> _問題文_: 年齢とともに変わった人付き合いの考え方を述べた提示文を、省略や変更を加えずに全文引用してください。

> _提示文_:
>>>

あの頃って、ムチャクチャ自尊心が強いクセに
周りとの調和も考えてみたりもして、
周囲の人の様々な価値観に触れるたびに、
「これでいいのか?」みたいな妙な不安とか、
「私の生き方のほうが素敵だし!」みたいな対抗心が出てきたりして、
すっげー疲れたんだよね(私だけ?ww)。

でも今(YES! JUST40!)って、

自分と、
自分が好きな人達 がシアワセである。

以外のことは、別に大事じゃないので
(本当に、心からそれしか考えてないw)
いつ何時も、何かを迫られた時の選択基準がはっきりしてるし、
中途半端にしがらみを感じる事もないし、
離れてもイイ人、嫌われてもイイ人であれば、
関係が悪化しても、その人から不当な評価を受けても全然気にならない。

<<<

> _抽出データ_:
>>>

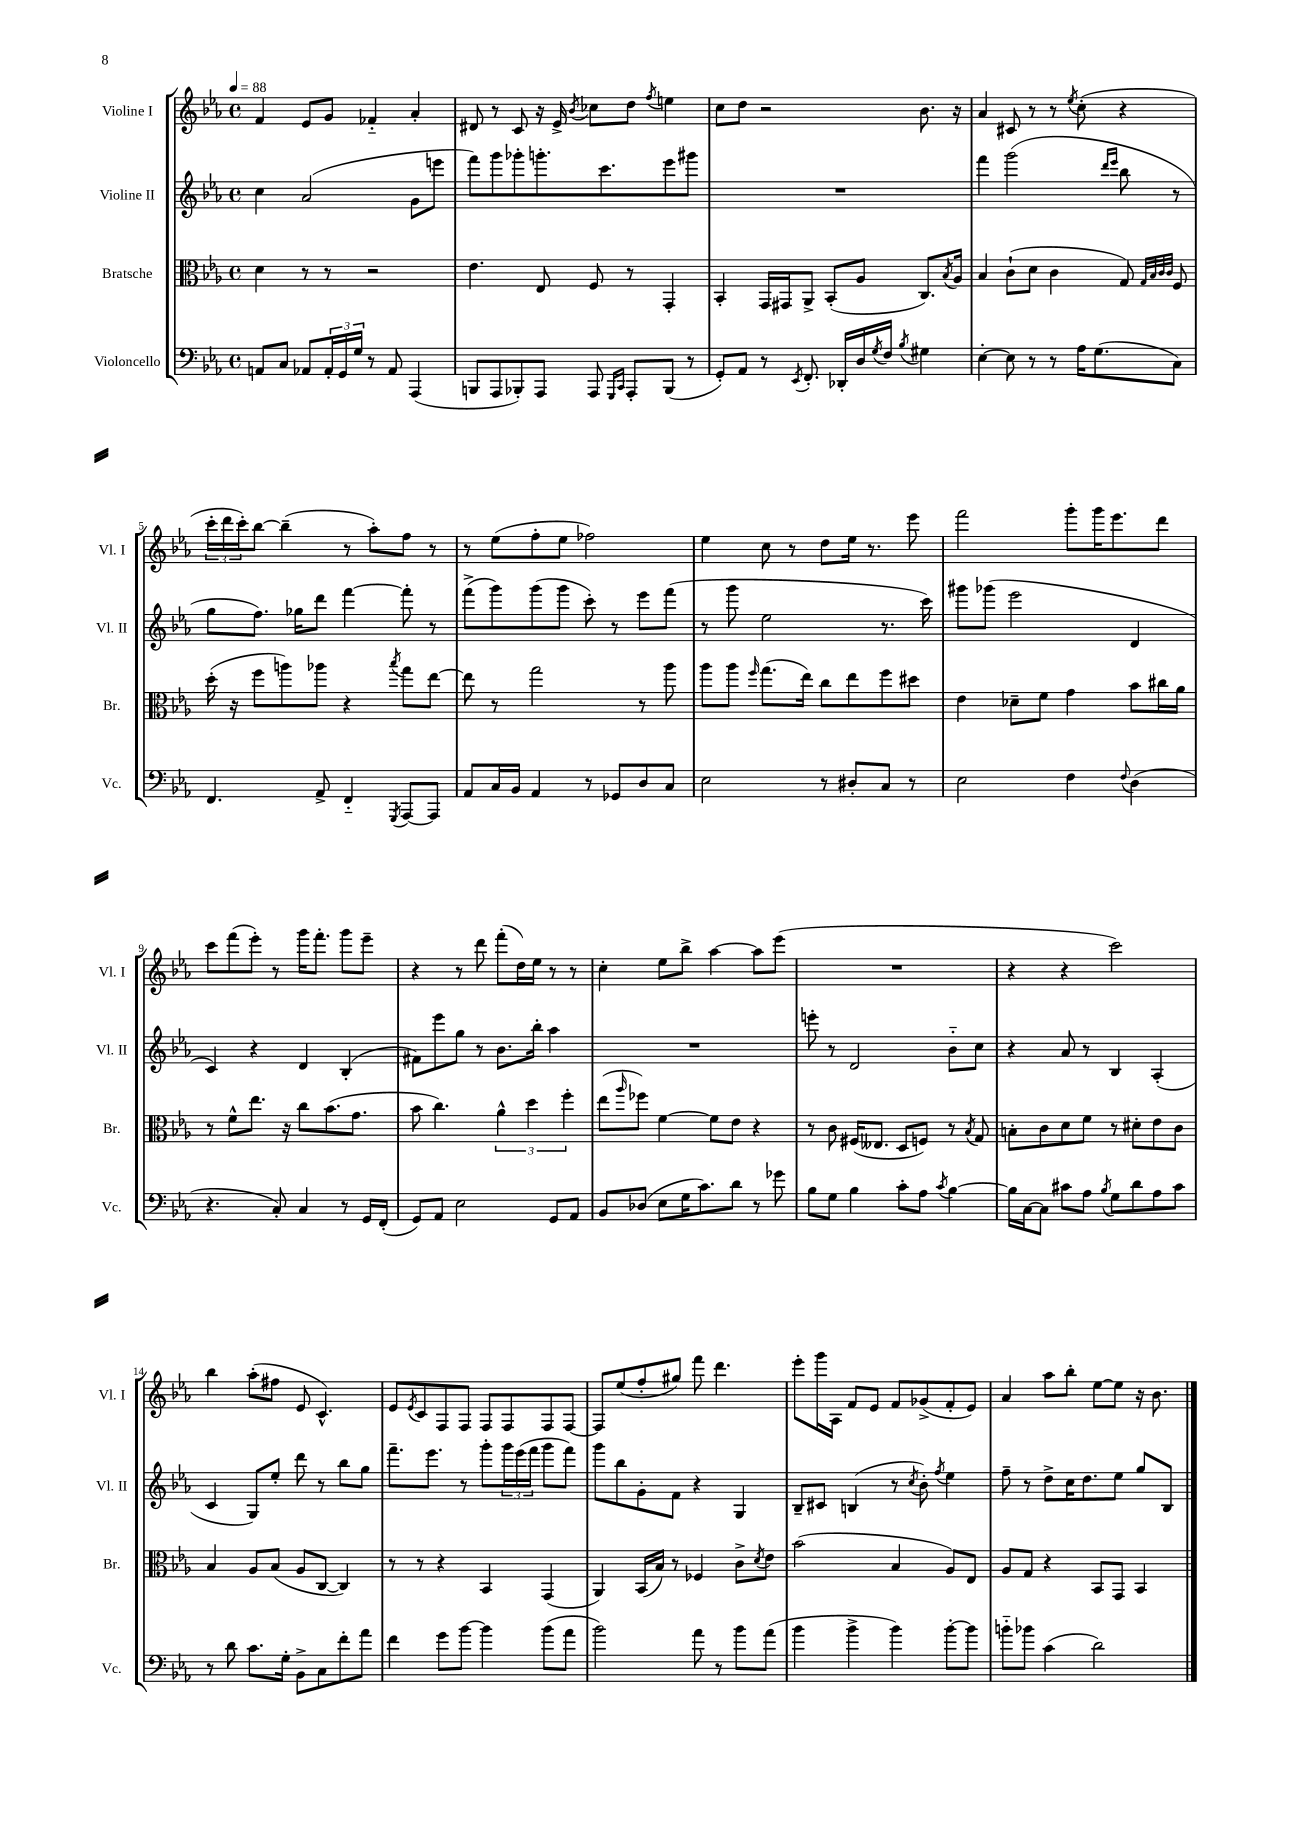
<<
\new StaffGroup <<
\new Staff = "s0" \with { instrumentName = "Violine I" shortInstrumentName = "Vl. I" } {
    \clef treble \key ees \major \defaultTimeSignature \time 4/4 \tempo 4 = 88
    f'4 ees'8 g'8 fes'4-_ aes'4-. |
    dis'8 r8 c'8 r16 ees'16-> \acciaccatura { bes'8 } ces''8 d''8 \acciaccatura { f''8 } e''4 |
    c''8 d''8 r2 bes'8. r16 |
    aes'4 cis'8 r8 r8 \acciaccatura { ees''8 } c''8-.( r4 |
    \tuplet 3/2 { c'''16-. d'''16 c'''16-.) } bes''8~ bes''4--( r8 aes''8-.) f''8 r8 |
    r8 ees''8( f''8-. ees''8 fes''2) |
    ees''4 c''8 r8 d''8 ees''16 r8. ees'''8 |
    f'''2 g'''8-. g'''16 ees'''8. d'''8 |
    c'''8 f'''8( ees'''8-.) r8 g'''16 f'''8.-. g'''8 ees'''8-- |
    r4 r8 d'''8 f'''8-.( d''16) ees''16 r8 r8 |
    c''4-. ees''8 bes''8-> aes''4~ aes''8 ees'''8( |
    R1 |
    r4 r4 c'''2) |
    bes''4 aes''8-.( fis''8 ees'8 c'4.-^) |
    ees'8 \acciaccatura { ees'8 } c'8 f8 f8 f8 f8 f8 f8~ |
    f8 ees''8( f''8-. gis''8) f'''8 d'''4. |
    ees'''8-. g'''16 aes16 f'8 ees'8 f'8 ges'8->( f'8-. ees'8) |
    aes'4 aes''8 bes''8-. ees''8~ ees''8 r16 bes'8. \bar "|." |
}
\new Staff = "s1" \with { instrumentName = "Violine II" shortInstrumentName = "Vl. II" } {
    \clef treble \key ees \major \defaultTimeSignature \time 4/4
    c''4 aes'2( g'8 e'''8 |
    f'''8) g'''8 ges'''8-. g'''8.-. c'''8. ees'''8 gis'''8 |
    R1 |
    f'''4 g'''2( \grace { d'''16 ees'''16 } bes''8 r8 |
    g''8 f''8.) ges''16 d'''8 f'''4~ f'''8-. r8 |
    f'''8->( g'''8) g'''8( g'''8 c'''8-.) r8 ees'''8 f'''8( |
    r8 g'''8 ees''2 r8. c'''16) |
    gis'''8 ges'''8( ees'''2 d'4 |
    c'4) r4 d'4 bes4-.( |
    fis'8) ees'''8 g''8 r8 bes'8. bes''16-. aes''4 |
    R1 |
    e'''8-. r8 d'2 bes'8-_ c''8 |
    r4 aes'8 r8 bes4 aes4-.( |
    c'4 g8) ees''8-. d'''8 r8 bes''8 g''8 |
    f'''8.-- ees'''8. r8 g'''8-. \tuplet 3/2 { g'''16 ees'''16( f'''16 } g'''8 f'''8) |
    g'''8 bes''8 g'8-. f'8 r4 g4 |
    bes8-- cis'8 b4( r8 \acciaccatura { c''8 } bes'8-.) \acciaccatura { f''8 } ees''4 |
    f''8-- r8 d''8-> c''16 d''8. ees''8 g''8 bes8 \bar "|." |
}
\new Staff = "s2" \with { instrumentName = "Bratsche" shortInstrumentName = "Br." } {
    \clef alto \key ees \major \defaultTimeSignature \time 4/4
    d'4 r8 r8 r2 |
    ees'4. ees8 f8 r8 g,4-. |
    bes,4-. g,16 gis,16 aes,8-> bes,8-.( aes8 c8.) \acciaccatura { bes8 } aes16 |
    bes4 c'8-!( d'8 c'4 g8) \grace { g32 bes32 c'32 c'32 } f8 |
    d''16-.( r16 f''8 a''8) aes''8 r4 \acciaccatura { bes''8 } g''8 ees''8~ |
    ees''8 r8 g''2 r8 aes''8 |
    aes''8 aes''8 \grace { f''16 } g''8.( ees''16) c''8 ees''8 f''8 dis''8 |
    ees'4 des'8-- f'8 g'4 bes'8 cis''16 aes'16 |
    r8 f'8-^ ees''8. r16 c''8 bes'8.( g'8. |
    bes'8 c''4.) \tuplet 3/2 { aes'4-^ d''4 f''4-. } |
    ees''8( \grace { aes''16 } fes''8) f'4~ f'8 ees'8 r4 |
    r8 c'8 fis16( eeses8. d8 f8) r8 \acciaccatura { bes8 } g8 |
    b8-. c'8 d'8 f'8 r8 dis'8-. ees'8 c'8 |
    bes4 aes8 bes8( aes8 c8~ c4) |
    r8 r8 r4 bes,4 g,4( |
    aes,4) bes,16( bes16) r8 fes4 c'8-> \acciaccatura { d'8 } ees'8 |
    bes'2( bes4 aes8) ees8 |
    aes8 g8 r4 bes,8 g,8 bes,4 \bar "|." |
}
\new Staff = "s3" \with { instrumentName = "Violoncello" shortInstrumentName = "Vc." } {
    \clef bass \key ees \major \defaultTimeSignature \time 4/4
    a,8 c8 aes,8 \tuplet 3/2 { aes,16-. g,16 g16 } r8 aes,8 aes,,4( |
    b,,8 aes,,8 bes,,8-.) aes,,8 aes,,8 \grace { g,,16 c,16 } aes,,8-. bes,,8( r8 |
    g,8-.) aes,8 r8 \acciaccatura { ees,8 } f,8.-. des,16-. d16 \acciaccatura { g8 } f16 \acciaccatura { bes8 } gis4 |
    ees4~-. ees8 r8 r8 aes16 g8.( c8) |
    f,4. aes,8-> f,4-_ \acciaccatura { g,,8 } aes,,8~ aes,,8 |
    aes,8 c16 bes,16 aes,4 r8 ges,8 d8 c8 |
    ees2 r8 dis8-. c8 r8 |
    ees2 f4 \appoggiatura { f8 } d4( |
    r4. c8-.) c4 r8 g,16 f,16-.( |
    g,8) aes,8 ees2 g,8 aes,8 |
    bes,8 des8( ees8 g16 c'8.) d'8 r8 ges'8 |
    bes8 g8 bes4 c'8-. aes8 \acciaccatura { c'8 } bes4~ |
    bes16 c16~ c8 cis'8 aes8 \acciaccatura { bes8 } g8 d'8 aes8 cis'8 |
    r8 d'8 c'8. g16-. bes,8-> c8 f'8-. aes'8 |
    f'4 g'8 bes'8~ bes'4 bes'8( aes'8 |
    bes'2) aes'8 r8 bes'8 aes'8( |
    bes'4 bes'4-> bes'4) bes'8~-. bes'8 |
    b'8-_ bes'8 c'4( d'2) \bar "|." |
}
>>
>>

<<<

> _本課題の解答_:
あの頃って、ムチャクチャ自尊心が強いクセに
周りとの調和も考えてみたりもして、
周囲の人の様々な価値観に触れるたびに、
「これでいいのか?」みたいな妙な不安とか、
「私の生き方のほうが素敵だし!」みたいな対抗心が出てきたりして、
すっげー疲れたんだよね(私だけ?ww)。

でも今(YES! JUST40!)って、

自分と、
自分が好きな人達 がシアワセである。

以外のことは、別に大事じゃないので
(本当に、心からそれしか考えてないw)
いつ何時も、何かを迫られた時の選択基準がはっきりしてるし、
中途半端にしがらみを感じる事もないし、
離れてもイイ人、嫌われてもイイ人であれば、
関係が悪化しても、その人から不当な評価を受けても全然気にならない。